* Entries shown:
#####

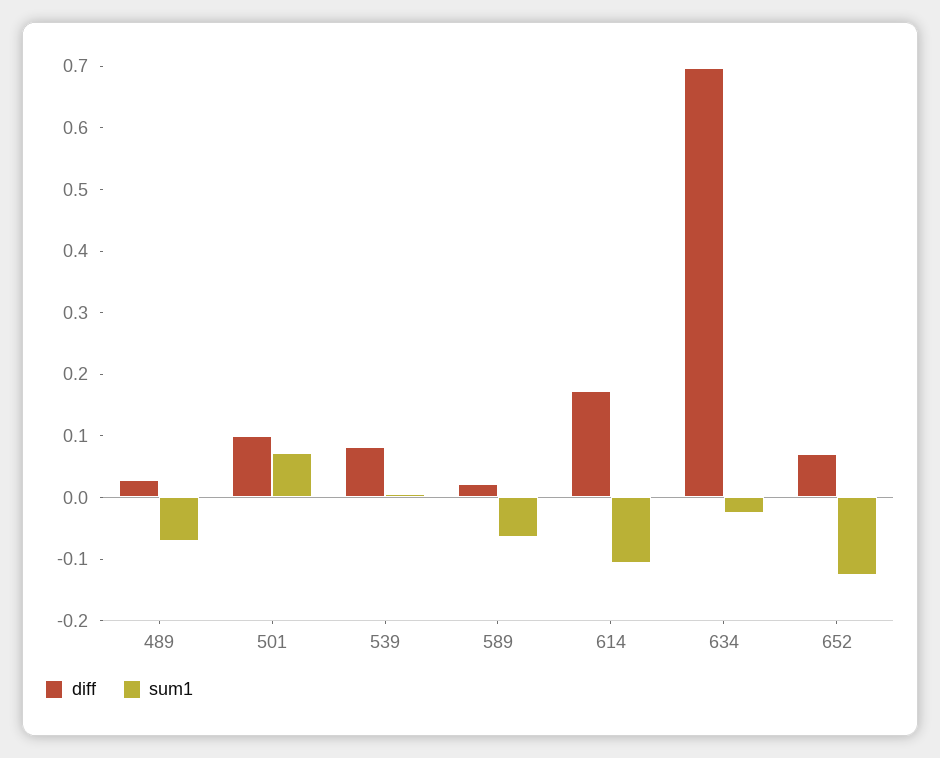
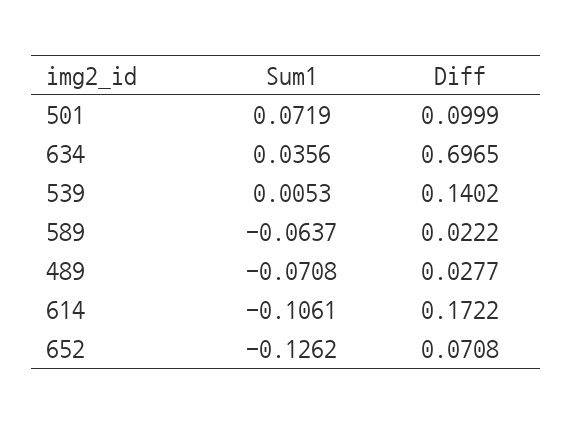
diff, 539: 0.08 -> 0.1402
sum1, 634: -0.02 -> 0.0356

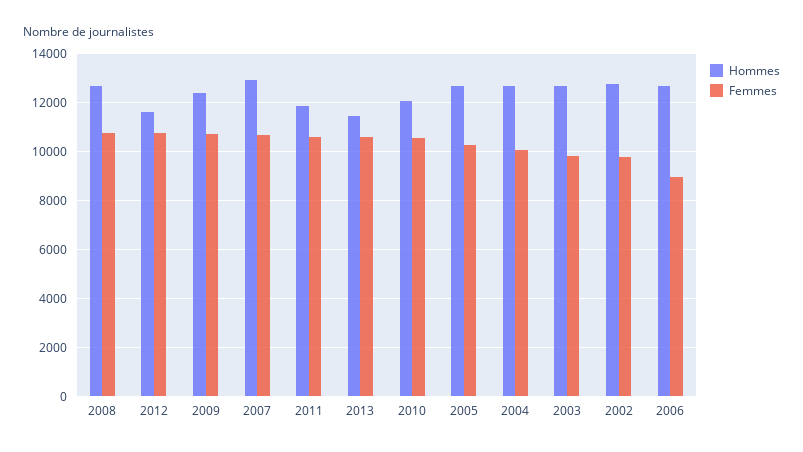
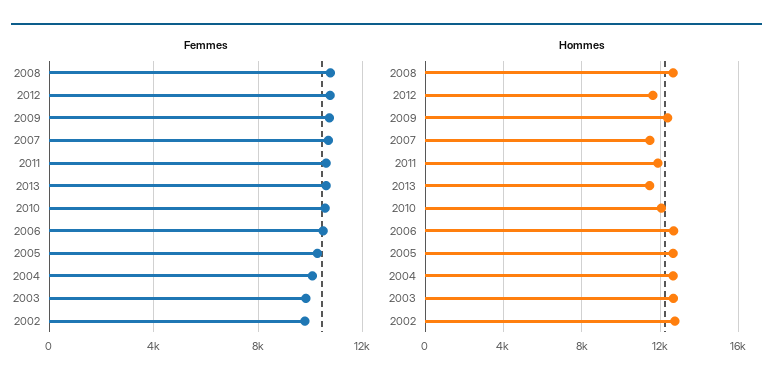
Hommes, 2007: 13000 -> 11500
Femmes, 2006: 9000 -> 10500

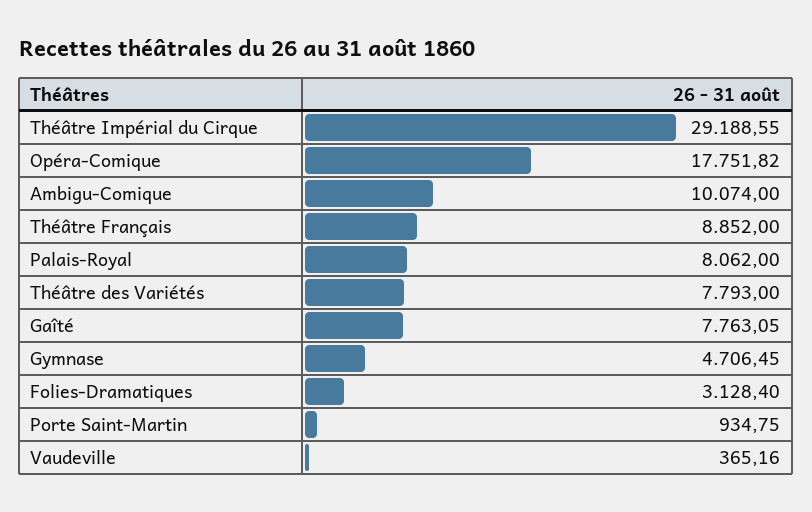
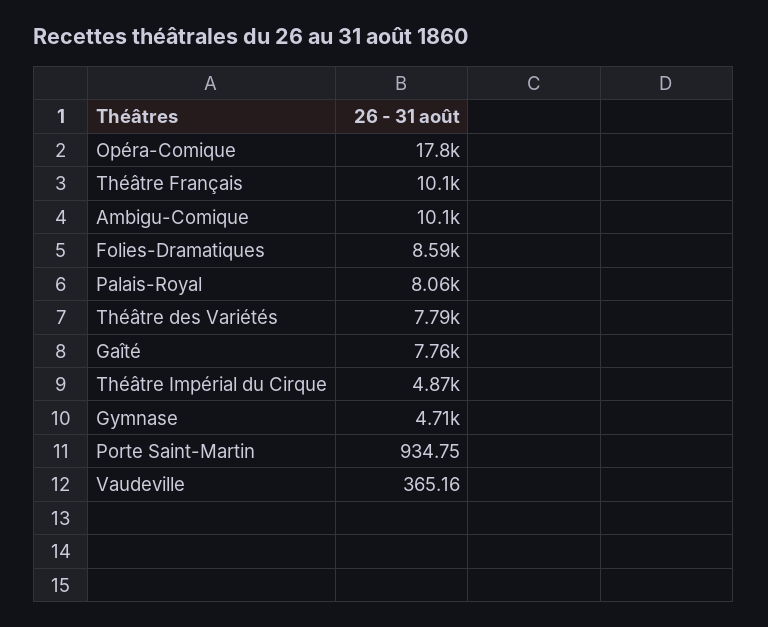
Théâtre Impérial du Cirque: 29188.55 -> 4870
Théâtre Français: 8852 -> 10100
Folies-Dramatiques: 3128.4 -> 8590

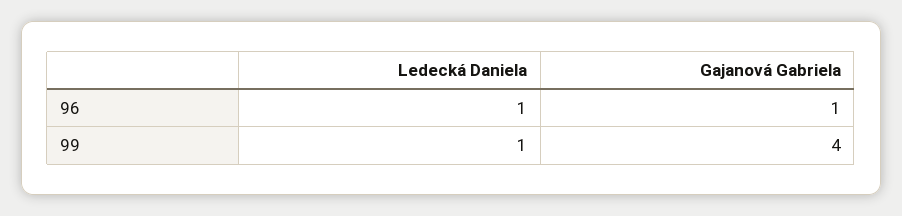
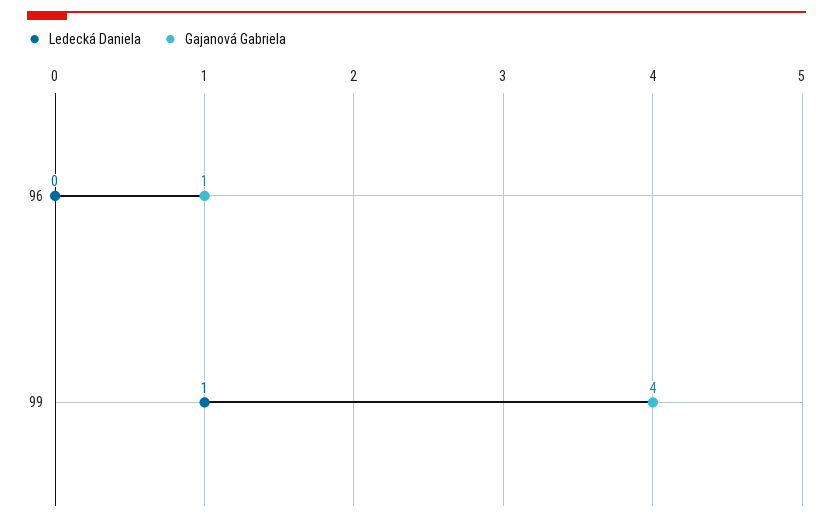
Ledecká Daniela, 96: 1 -> 0

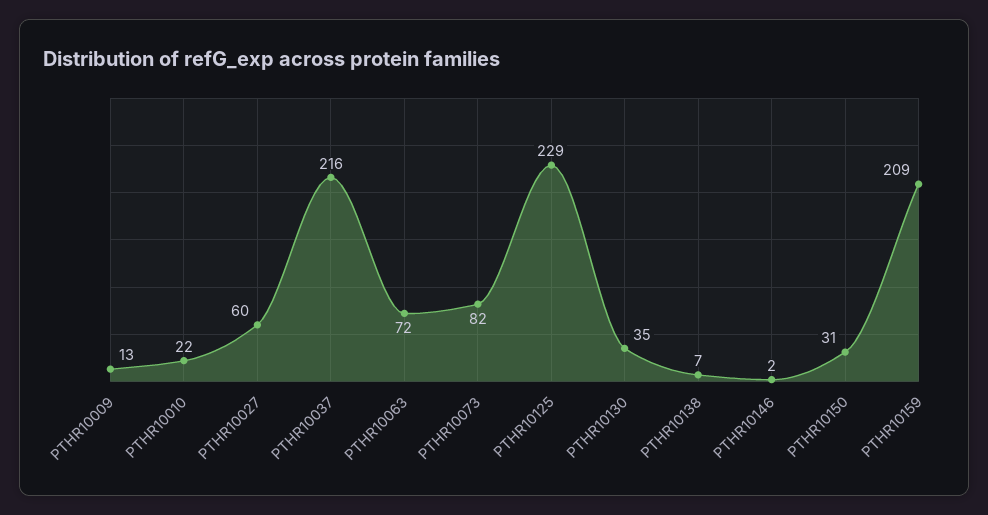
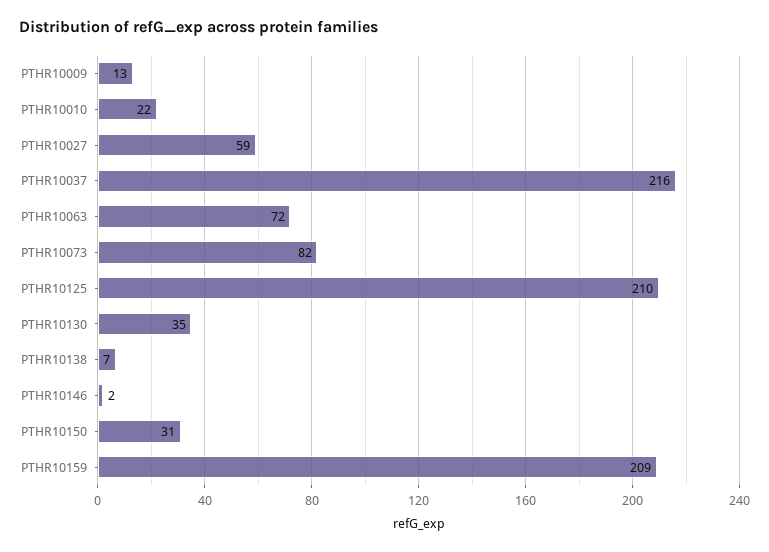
PTHR10027: 60 -> 59
PTHR10125: 229 -> 210

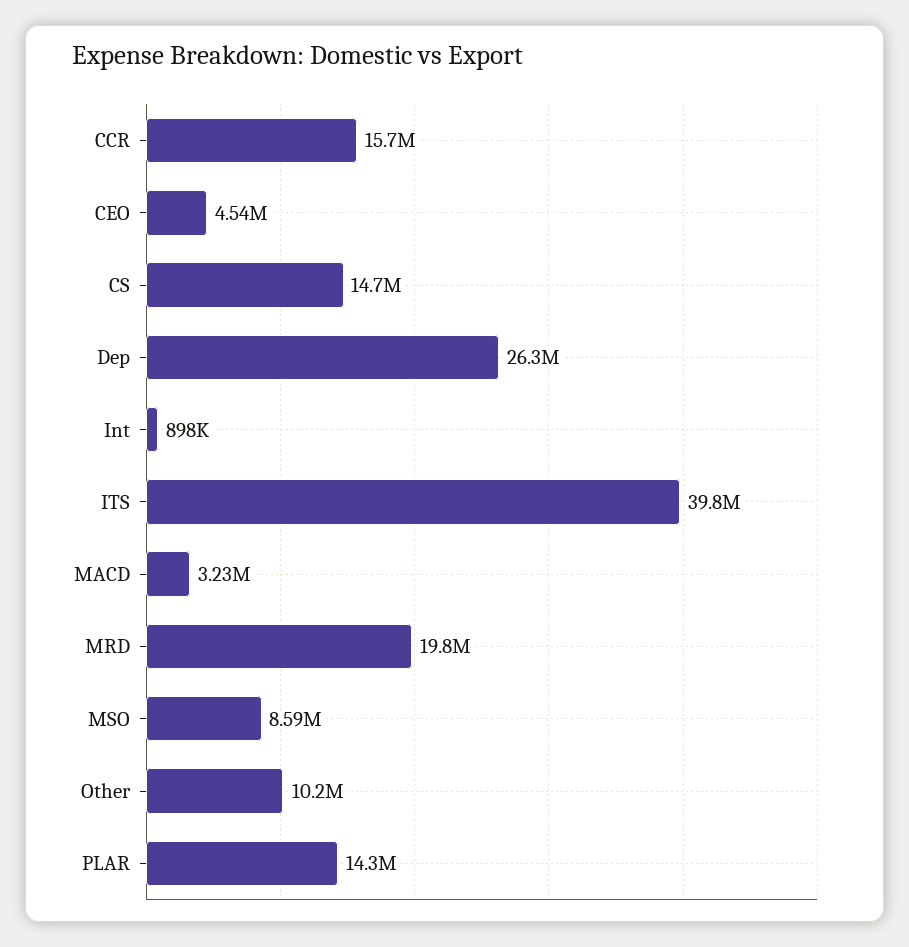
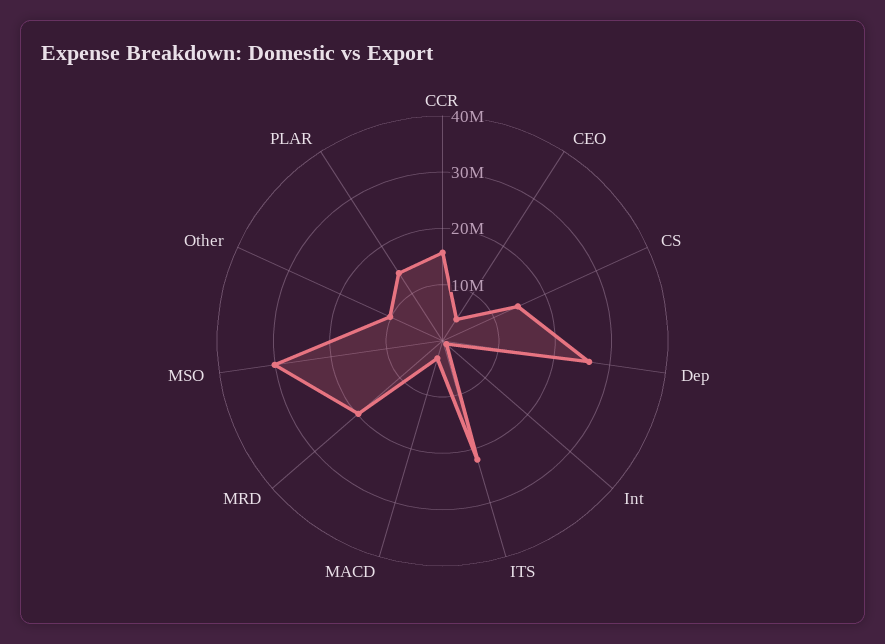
ITS: 39800000 -> 22000000
MSO: 8590000 -> 30000000

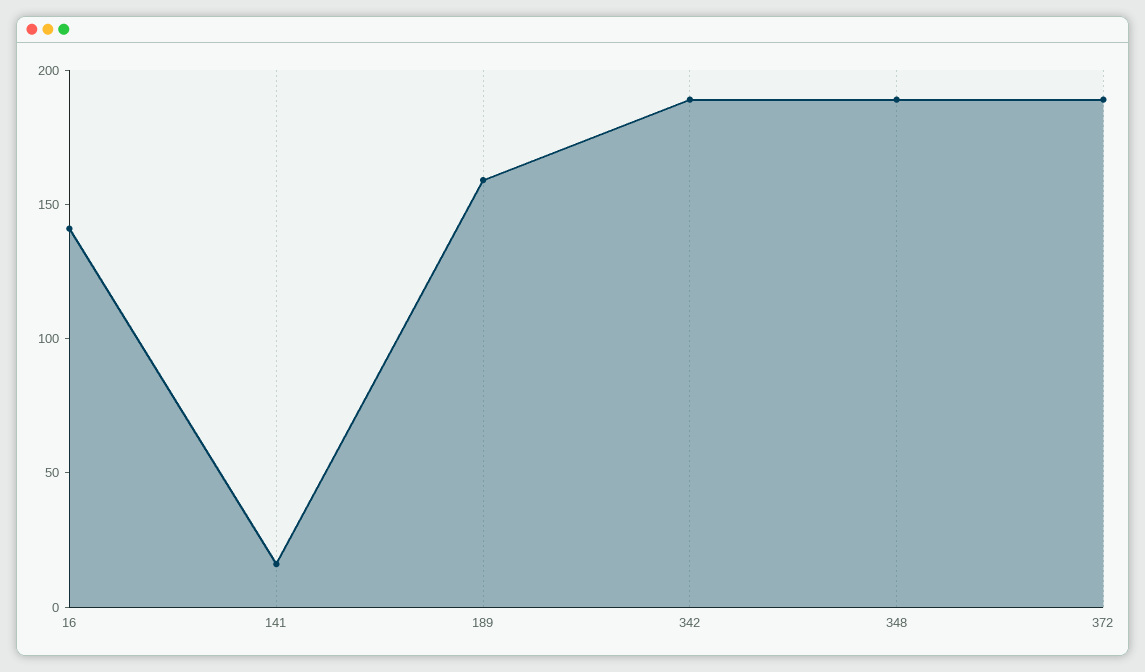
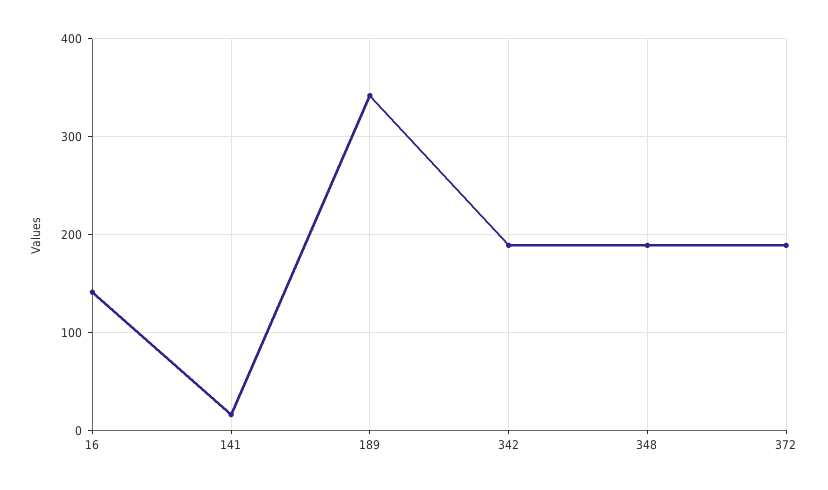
189: 160 -> 340

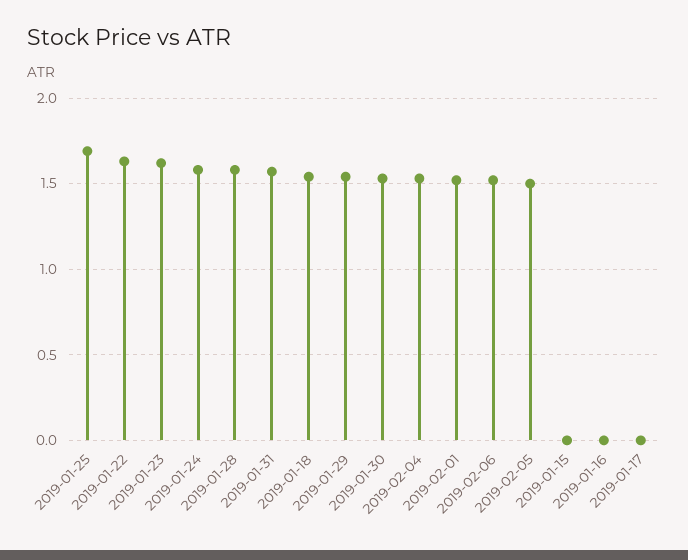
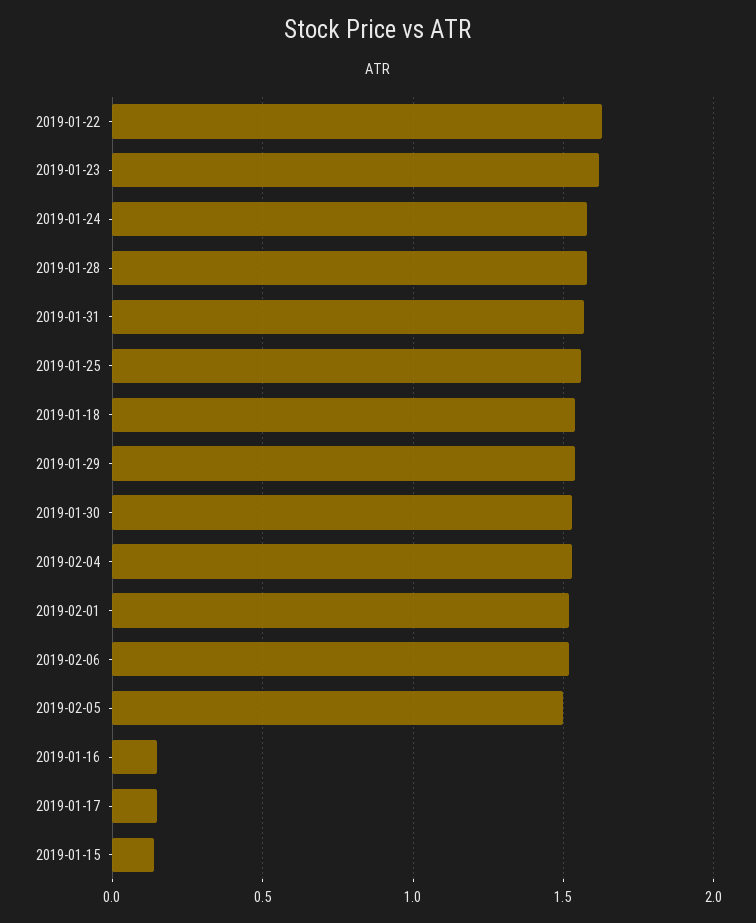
2019-01-25: 1.7 -> 1.55
2019-01-15: 0 -> 0.15
2019-01-16: 0 -> 0.15
2019-01-17: 0 -> 0.15

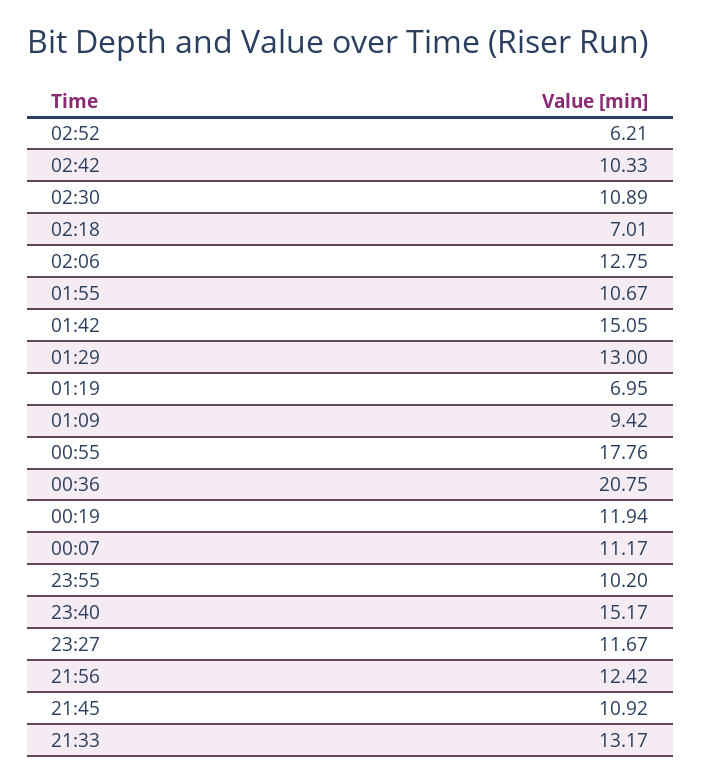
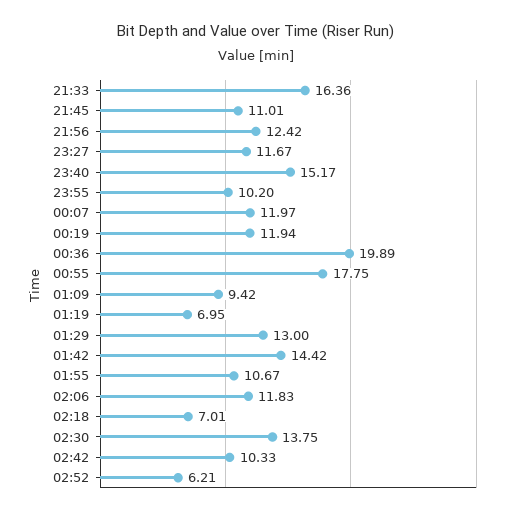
02:30: 10.89 -> 13.75
02:06: 12.75 -> 11.83
01:42: 15.05 -> 14.42
00:55: 17.76 -> 17.75
00:36: 20.75 -> 19.89
00:07: 11.17 -> 11.97
21:45: 10.92 -> 11.01
21:33: 13.17 -> 16.36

#####

* What the task asks: All of the material is to be reproduced verbatim, pictures excluded.

* Solved problem:
diff, 539: 0.08 -> 0.1402
sum1, 634: -0.02 -> 0.0356

Hommes, 2007: 13000 -> 11500
Femmes, 2006: 9000 -> 10500

Théâtre Impérial du Cirque: 29188.55 -> 4870
Théâtre Français: 8852 -> 10100
Folies-Dramatiques: 3128.4 -> 8590

Ledecká Daniela, 96: 1 -> 0

PTHR10027: 60 -> 59
PTHR10125: 229 -> 210

ITS: 39800000 -> 22000000
MSO: 8590000 -> 30000000

189: 160 -> 340

2019-01-25: 1.7 -> 1.55
2019-01-15: 0 -> 0.15
2019-01-16: 0 -> 0.15
2019-01-17: 0 -> 0.15

02:30: 10.89 -> 13.75
02:06: 12.75 -> 11.83
01:42: 15.05 -> 14.42
00:55: 17.76 -> 17.75
00:36: 20.75 -> 19.89
00:07: 11.17 -> 11.97
21:45: 10.92 -> 11.01
21:33: 13.17 -> 16.36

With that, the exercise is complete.